One of the most significant exchange rate drivers and persistent risks over the past year has been global tensions. The war in Syria was ongoing throughout the year, with Russia and Turkey eventually intervening. In Turkey itself, there has been a consolidation of central power by Erdogan, who has been able to use the military coup to strengthen his own position. Terrorist attacks have recurred in Europe, as in previous years. Unfortunately, tensions between Europe and Russia seem to have increased. Perhaps a positive outlook for this year could be the so-far fragile, but nonetheless calming, Syrian civil war, the significant weakening of the Islamic State, and the declining flow of refugees into EU countries.

As the New Year approaches, the bag is always bursting with various analyst recommendations whose sole purpose is to lead retail investors/clients into tactical portfolio adjustments. We always try to avoid this in our regular report. The ideal strategy is to stick to the investment horizon originally chosen and have the investment as diversified as possible.

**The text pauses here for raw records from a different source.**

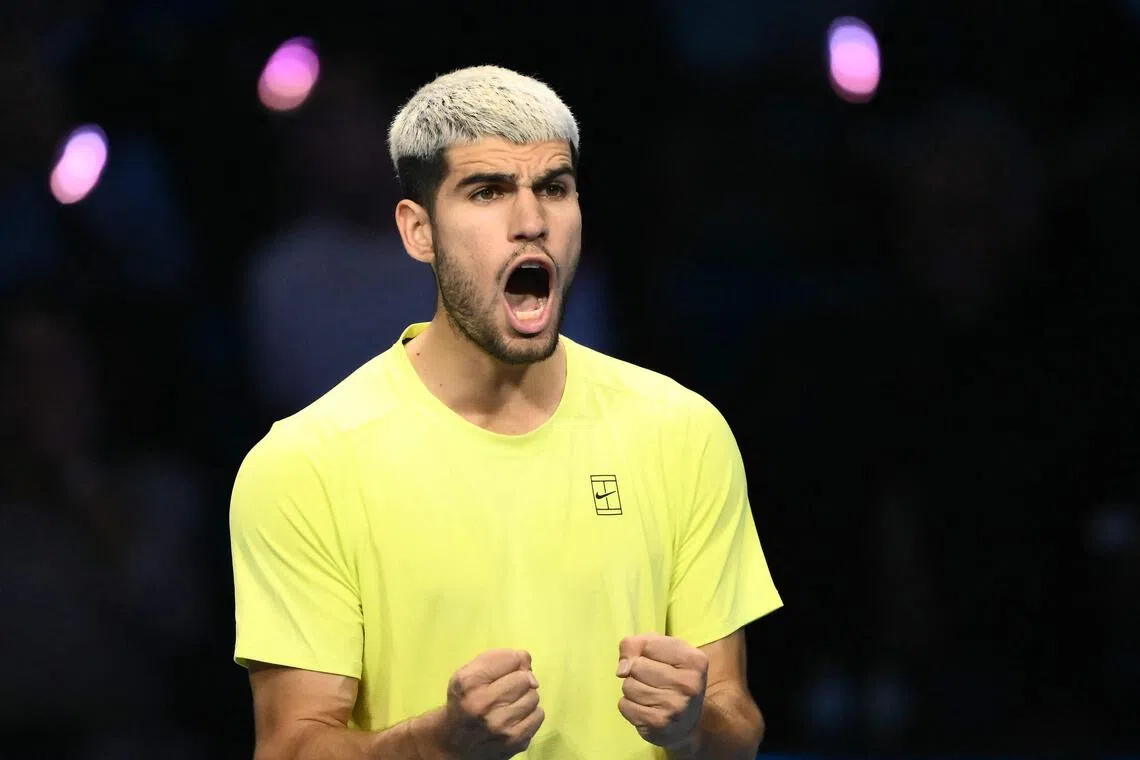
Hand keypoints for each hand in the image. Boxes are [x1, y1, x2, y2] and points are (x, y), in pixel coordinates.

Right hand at [439, 649, 544, 758]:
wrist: (455, 743)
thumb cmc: (464, 701)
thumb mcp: (468, 674)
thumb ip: (496, 659)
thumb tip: (527, 660)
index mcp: (469, 682)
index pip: (511, 658)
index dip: (512, 661)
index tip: (506, 670)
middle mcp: (483, 704)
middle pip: (524, 678)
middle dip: (519, 680)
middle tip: (507, 689)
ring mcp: (500, 725)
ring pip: (533, 696)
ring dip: (525, 697)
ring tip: (509, 704)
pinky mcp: (515, 741)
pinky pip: (539, 715)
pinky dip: (531, 714)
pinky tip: (515, 717)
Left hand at [616, 634, 707, 748]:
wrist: (686, 723)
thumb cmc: (673, 677)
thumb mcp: (663, 651)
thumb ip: (638, 644)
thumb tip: (622, 670)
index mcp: (694, 660)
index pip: (647, 644)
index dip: (643, 651)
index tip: (655, 660)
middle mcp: (688, 684)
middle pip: (636, 666)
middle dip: (636, 671)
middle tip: (653, 680)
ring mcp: (674, 706)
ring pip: (628, 686)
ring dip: (632, 689)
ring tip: (649, 694)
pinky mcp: (658, 723)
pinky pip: (624, 705)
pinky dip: (628, 705)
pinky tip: (645, 708)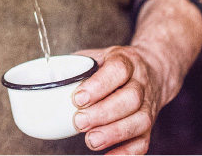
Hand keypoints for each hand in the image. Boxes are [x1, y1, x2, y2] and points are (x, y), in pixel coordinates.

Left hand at [71, 0, 201, 153]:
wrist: (154, 71)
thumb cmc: (117, 66)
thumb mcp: (99, 55)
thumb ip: (77, 65)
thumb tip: (47, 77)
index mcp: (127, 61)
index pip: (118, 69)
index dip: (99, 85)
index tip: (78, 98)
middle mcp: (141, 83)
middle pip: (130, 98)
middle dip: (103, 113)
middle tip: (79, 121)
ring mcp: (148, 106)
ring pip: (139, 121)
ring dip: (114, 133)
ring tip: (91, 140)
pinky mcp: (150, 126)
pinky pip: (143, 142)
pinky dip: (126, 152)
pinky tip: (108, 155)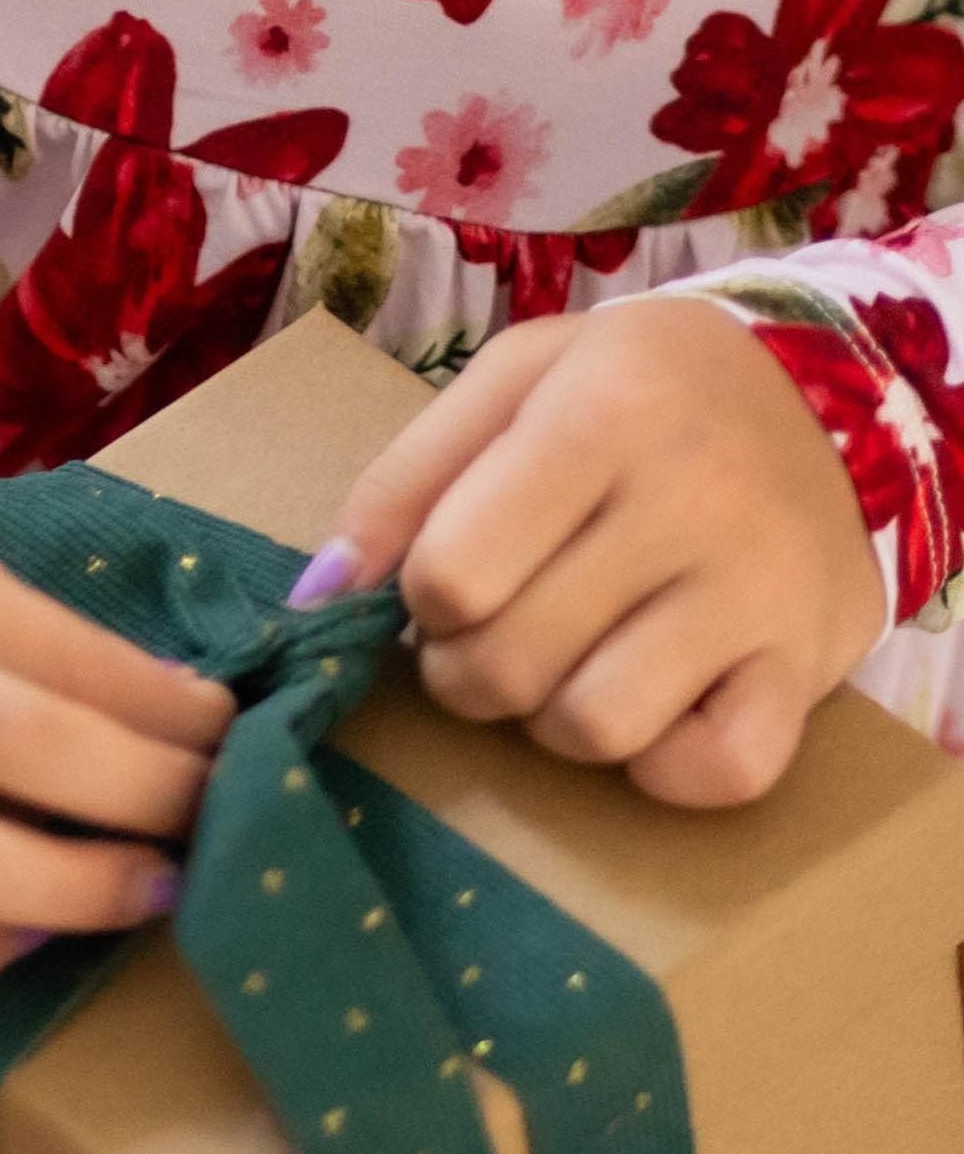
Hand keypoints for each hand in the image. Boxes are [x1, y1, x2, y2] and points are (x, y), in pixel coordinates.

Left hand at [312, 299, 885, 806]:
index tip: (447, 579)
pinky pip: (716, 775)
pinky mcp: (807, 668)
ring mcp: (755, 594)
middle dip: (466, 667)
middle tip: (490, 629)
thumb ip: (408, 475)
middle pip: (509, 663)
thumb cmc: (643, 388)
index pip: (452, 572)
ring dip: (552, 718)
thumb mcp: (519, 378)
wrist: (835, 393)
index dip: (422, 597)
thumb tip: (319, 593)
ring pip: (597, 730)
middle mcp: (688, 503)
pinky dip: (664, 765)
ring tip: (566, 661)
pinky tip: (652, 705)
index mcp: (600, 414)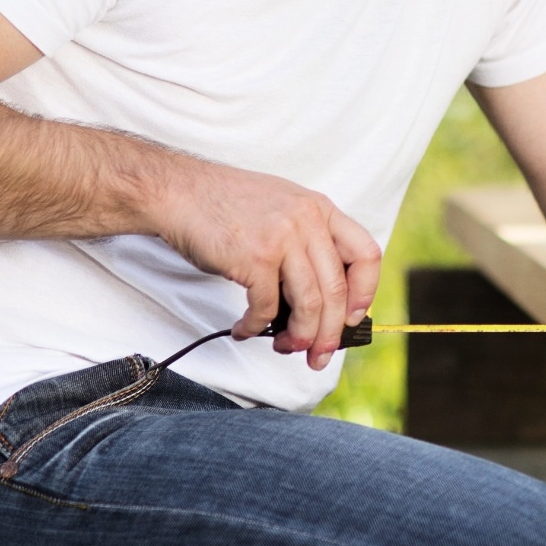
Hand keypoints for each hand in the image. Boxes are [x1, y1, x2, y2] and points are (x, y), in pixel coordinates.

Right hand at [149, 160, 381, 370]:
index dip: (364, 293)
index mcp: (321, 210)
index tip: (350, 318)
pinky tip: (244, 329)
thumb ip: (308, 241)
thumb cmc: (227, 205)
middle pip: (336, 290)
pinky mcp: (254, 258)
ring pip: (309, 304)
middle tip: (319, 355)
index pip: (366, 255)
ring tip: (286, 347)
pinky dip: (255, 327)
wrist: (179, 190)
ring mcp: (282, 238)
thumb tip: (323, 300)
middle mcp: (308, 221)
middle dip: (330, 332)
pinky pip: (265, 308)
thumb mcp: (283, 208)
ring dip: (299, 336)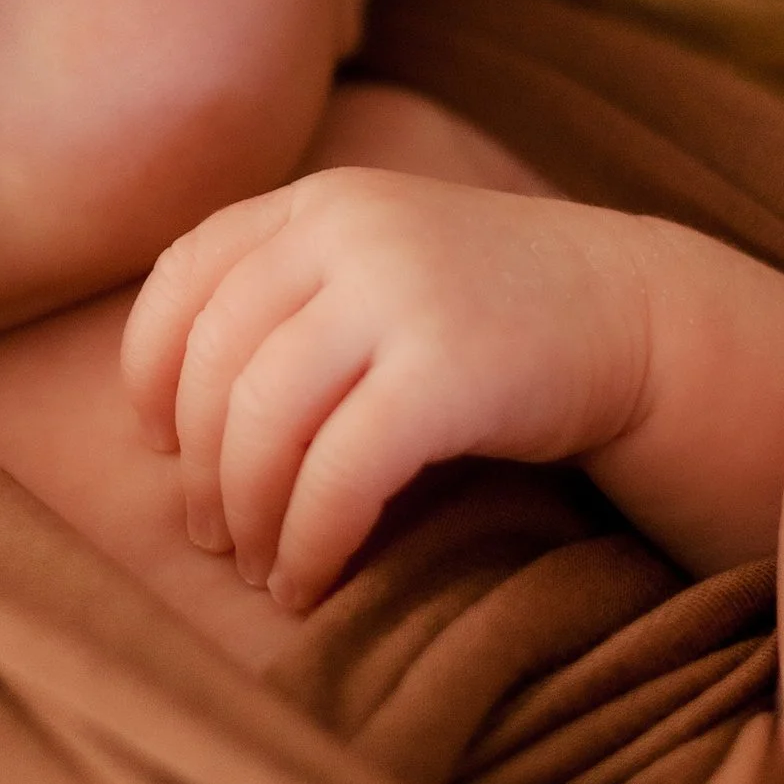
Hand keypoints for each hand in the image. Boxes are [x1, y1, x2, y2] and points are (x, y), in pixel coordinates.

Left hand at [120, 170, 653, 612]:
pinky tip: (310, 581)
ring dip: (247, 517)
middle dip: (199, 470)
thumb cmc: (483, 315)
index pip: (182, 282)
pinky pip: (338, 477)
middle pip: (214, 370)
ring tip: (258, 568)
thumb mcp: (376, 266)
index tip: (156, 446)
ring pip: (263, 426)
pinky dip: (309, 543)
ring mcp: (397, 294)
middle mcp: (346, 230)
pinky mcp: (446, 372)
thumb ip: (283, 297)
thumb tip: (159, 413)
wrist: (635, 317)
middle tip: (212, 535)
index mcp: (316, 201)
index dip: (148, 375)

This year, developments in the EU, which is facing a possible existential crisis, will be key for investors. It will also be important to what extent Donald Trump succeeds in meeting the high expectations of investors and the US population, who expect further growth in the US economy. Last but not least, the geopolitical situation will play a crucial role, especially further developments in the Middle East and relations between Europe and Russia. However, it is always the case that risk is not only a threat, it is also an opportunity. If the situation in these key areas develops positively, then, combined with the rising performance of the global economy, stock indices can rise further.